Dadoum dadoum at protonmail.com
Mon May 8 11:42:44 UTC 2023


On Monday, 8 May 2023 at 11:06:59 UTC, Salih Dincer wrote:
> On Sunday, 7 May 2023 at 17:11:52 UTC, Dadoum wrote:
>> Hello,
>>
>> I am currently making a wrapper around libplist in D, and to 
>> get a good syntax I first thought about making a `pl` function 
>> with bunch of overloads allowing to convert strings, integers, 
>> booleans into the corresponding `Plist` type. It is working 
>> but the problem here is that associative array literals are 
>> not preserving order (they are immediately hashed, and so all 
>> the keys are in a random order).
>
> It's hard to figure out what you want but there are errors in 
> your code. This works:
>
> ```d
> auto plistDict(alias AA)()
> {
>   auto dict = new string[AA.length];
>   foreach (key, value; AA)
>   {
>     dict[key] = value;
>   }
>   return dict;
> }
>
> import std.stdio;
>
> void main()
> {
>   auto plist = plistDict!([0: "zero",
>                            1: "one",
>                            2: "two"]);
>   plist.writeln; // ["zero", "one", "two"]
> }
> ```
>
> And yes, the data is not converted at compile time.
>
> SDB at 79

I should have worded my question differently. The problem here is 
that the values are not constant at compile time. It should be 
emulated with

```d
auto plistDict(alias AA)()
{
	auto dict = new string[AA.length];
	foreach (key, value; AA)
	{
		dict[key] = value;
	}
	return dict;
}

import std.stdio;

extern(C) void functionThatCannotBeEvaluatedAtCompileTime();

string conversionFunction(string val) {
     functionThatCannotBeEvaluatedAtCompileTime();
     return val;
}

void main()
{
	auto plist = plistDict!([
		0: "zero".conversionFunction, // Error: 
`functionThatCannotBeEvaluatedAtCompileTime` cannot be 
interpreted at compile time, because it has no available source 
code
		1: "one".conversionFunction,
		2: "two".conversionFunction,
	]);
	plist.writeln;
}
```

Here, it complains that the values cannot be evaluated since it 
has no source code.

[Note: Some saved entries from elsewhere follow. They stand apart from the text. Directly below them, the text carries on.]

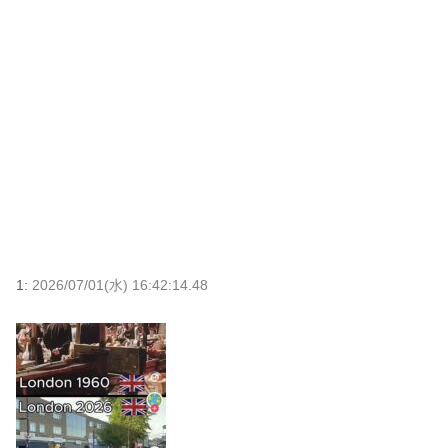
1:
2026/07/01(水) 16:42:14.48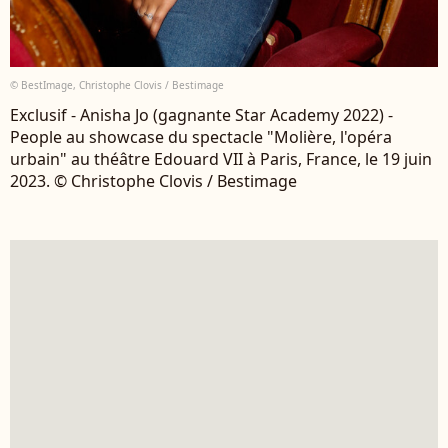
© BestImage, Christophe Clovis / Bestimage
Exclusif - Anisha Jo (gagnante Star Academy 2022) -
People au showcase du spectacle "Molière, l'opéra
urbain" au théâtre Edouard VII à Paris, France, le 19 juin
2023. © Christophe Clovis / Bestimage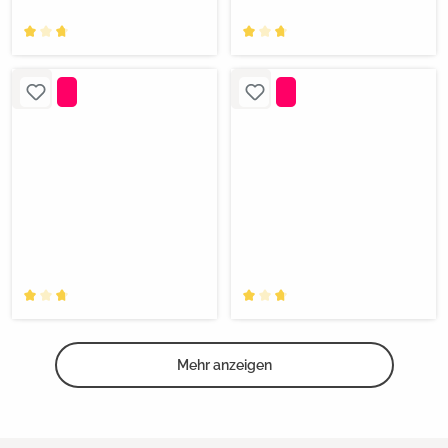
Mehr anzeigen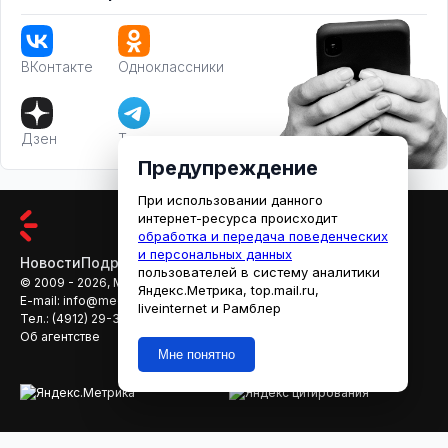
ВКонтакте
Одноклассники
Дзен
Телеграм
Предупреждение
При использовании данного
интернет-ресурса происходит
обработка и передача поведенческих
и персональных данных
Новости
Подробности
Афиша
Кино
пользователей в систему аналитики
© 2009 - 2026, МЕДИАРЯЗАНЬ
Яндекс.Метрика, top.mail.ru,
E-mail:
info@mediaryazan.ru
,
reklama@mediaryazan.ru
liveinternet и Рамблер
Тел.:
(4912) 29-33-66
Об агентстве
Мне понятно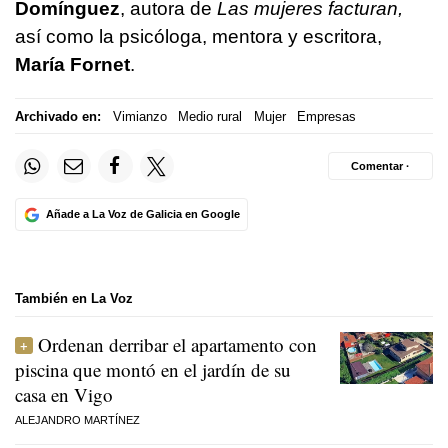
Domínguez
, autora de
Las mujeres facturan,
así como la psicóloga, mentora y escritora,
María Fornet
.
Archivado en:
Vimianzo
Medio rural
Mujer
Empresas
Comentar ·
Añade a La Voz de Galicia en Google
También en La Voz
Ordenan derribar el apartamento con
piscina que montó en el jardín de su
casa en Vigo
ALEJANDRO MARTÍNEZ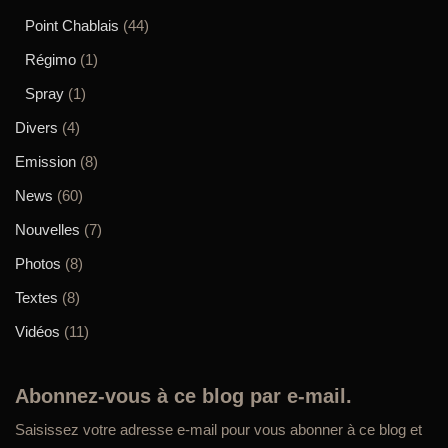
Point Chablais
(44)
Régimo
(1)
Spray
(1)
Divers
(4)
Emission
(8)
News
(60)
Nouvelles
(7)
Photos
(8)
Textes
(8)
Vidéos
(11)
Abonnez-vous à ce blog par e-mail.
Saisissez votre adresse e-mail pour vous abonner à ce blog et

But I don't care about the source code here, 
I just want the code on the left to be executed at runtime, not 
evaluate it right at compilation.

(and yeah in my first snippet I shouldn't iterate through the 
runtime dict but the compile time U, I made a mistake while 
compacting the code to post it here).

Is there a way to use the associative array here at compile time 
while avoiding the evaluation of those keys?